Des trois bandes-son, c'est évidemment le mixage Dolby Digital 5.1 qui retient notre attention. Ce mixage est d'un dynamisme véritablement étourdissant, digne d'un jeu vidéo ! Ici, aucune subtilité, on a préféré nous bourrer les oreilles de tous les artifices possibles. Néanmoins, la spatialité du mixage n'a pas été négligée, celle-ci est ample et profonde. Les effets d'ambiophonies sont nombreux et agressifs et ne laissent place à aucun temps mort. Les effets canaux à canaux sont variés et étourdissants et occupent tout l'environnement sonore. La trame-sonore a été intégrée avec fidélité se déployant de tout le champ-sonore et ce, avec une puissance parfois spectaculaire. Les dialogues apparaissent clairs et intelligibles en tout temps. Les basses sont puissantes et mordantes, tandis que le canal .1 (LFE), fortement sollicité, propose des fréquences d'extrêmes graves profondes allant en deçà des 25 Hz. Seule véritable fausse note de ce mixage : comme tout l'environnement sonore a été artificiellement créé, on remarque un certain manque de naturalité dans l'ambiance sonore.

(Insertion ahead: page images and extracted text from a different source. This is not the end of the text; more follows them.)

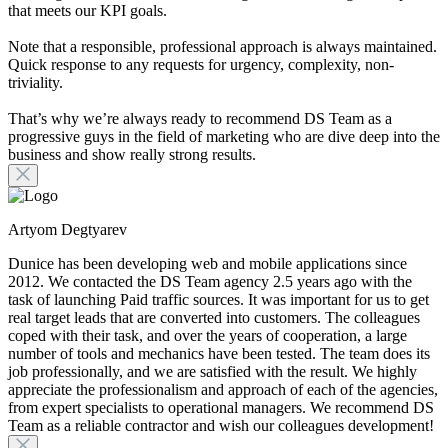
that meets our KPI goals.
Note that a responsible, professional approach is always maintained.
Quick response to any requests for urgency, complexity, non-
triviality.
That’s why we’re always ready to recommend DS Team as a
progressive guys in the field of marketing who are dive deep into the
business and show really strong results.
Artyom Degtyarev
Dunice has been developing web and mobile applications since
2012. We contacted the DS Team agency 2.5 years ago with the
task of launching Paid traffic sources. It was important for us to get
real target leads that are converted into customers. The colleagues
coped with their task, and over the years of cooperation, a large
number of tools and mechanics have been tested. The team does its
job professionally, and we are satisfied with the result. We highly
appreciate the professionalism and approach of each of the agencies,
from expert specialists to operational managers. We recommend DS
Team as a reliable contractor and wish our colleagues development!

Il est dommage que Columbia/Tristar n'ait pas daigner fournir une bande-son française en Dolby Digital 5.1. Le mixage Dolby Surround 2.0 offert, quoique assez dynamique, n'a rien de la fidélité, de l'agressivité et de la spatialité qu'un mixage Dolby Digital 5.1 aurait pu donner, spécialement pour ce type de film. À noter que des sous-titres français (et anglais) sont aussi disponibles sur cette édition. Ainsi, les consommateurs unilingues francophones pourront apprécier le dynamisme du mixage anglais tout en ne perdant rien de l'histoire…


Suppléments/menus
Beaucoup d'efforts semble avoir été déployé pour la création de cette édition spéciale qui offre un lot exceptionnel de suppléments variés et de fort belle facture, le tout répartis sur deux disques bien remplis.

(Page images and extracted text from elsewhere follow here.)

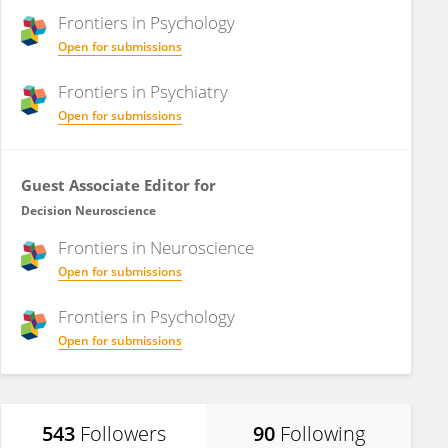
Frontiers in
Psychology
Open for submissions
Frontiers in
Psychiatry
Open for submissions
Guest Associate Editor for
Decision Neuroscience
Frontiers in
Neuroscience
Open for submissions
Frontiers in
Psychology
Open for submissions
543
Followers
90
Following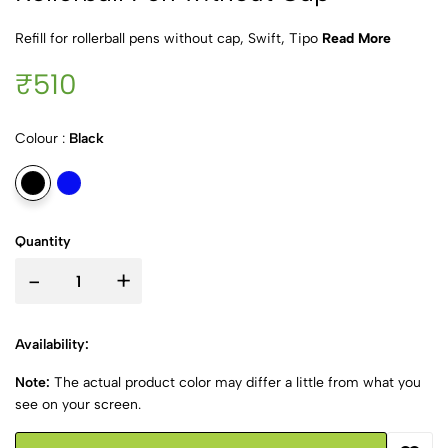
Refill for rollerball pens without cap, Swift, Tipo
Read More
₹510
Colour :
Black
Quantity
-
+
Availability:
Note:
The actual product color may differ a little from what you
see on your screen.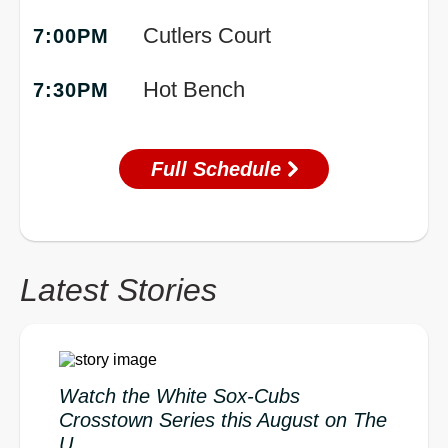
Cutlers Court
7:00PM
Hot Bench
7:30PM
Full Schedule
Latest Stories
Watch the White Sox-Cubs
Crosstown Series this August on The
U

En plus du film lui-même, le premier disque de cette édition n'offre pas une mais deux pistes de commentaires audio distinctes. La première est animée par une équipe technique entièrement japonaise qui conversent… en japonais ! Des pistes de sous-titres anglaises et françaises sont donc disponibles pour la compréhension de cette piste qui, malgré la barrière linguistique, se révèle d'un intérêt particulièrement réjouissant ! Les animateurs manifestent beaucoup de bonne humeur dans leurs propos, ils ne se prennent visiblement pas au sérieux et n'hésitent pas à se moquer des défauts du film. Le contenu est plutôt anecdotique, mais le ton décontracté et l'absence de temps mort rendent l'écoute (et la lecture) des plus agréable. La deuxième piste est quant à elle animée par deux américains et un japonais qui conversent cette fois en anglais. Contrairement au contenu de la première piste, celle-ci offre une information beaucoup plus technique. Le ton y est plus sérieux, les animateurs semblent bien préparés pour décrire clairement toutes étapes de la création du film. L'information y est plutôt concise et détaillée, l'intérêt est donc constant.

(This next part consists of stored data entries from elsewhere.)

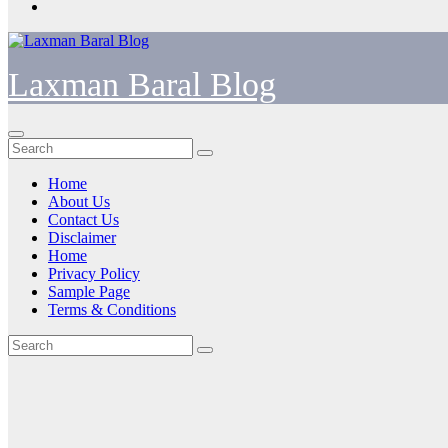
Laxman Baral Blog
Home
About Us
Contact Us
Disclaimer
Home
Privacy Policy
Sample Page
Terms & Conditions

Également disponible sur le premier disque est la trame-sonore du film, isolée sur une piste indépendante et sporadiquement accompagnée des commentaires du compositeur Elliot Goldenthal. Les propos de ce dernier sont intéressants, seulement les silences sont si nombreux et si longs que l'écoute devient vite lassante. Il aurait été intéressant qu'une option permette de sauter directement aux passages où il y a présence de commentaires ou de musique.

Toujours sur le premier disque, vous retrouverez un supplément fort intéressant vous permettant de visionner la quasi-totalité du film (environ 80 minutes pour être exact) dans un montage de scénarimages, de schémas conceptuels et d'animations préliminaires. Il nous est donc possible de constater les différents niveaux de développement d'un tel film avant le produit final. Le montage est clair et précis, l'action peut facilement être suivi malgré la piètre qualité de certaines animations. À noter que pour ce montage, une piste de commentaires audio est aussi offerte en plus d'une piste de sous-titrage offrant diverses informations anecdotiques sur la création du film. Cette dernière piste de commentaire est en réalité un montage d'entrevues réalisées auprès de divers intervenants non-identifiés. Le rythme est irrégulier, mais l'information dévoilée se révèle être un complément intéressant et fort à propos des deux piste de commentaires principales.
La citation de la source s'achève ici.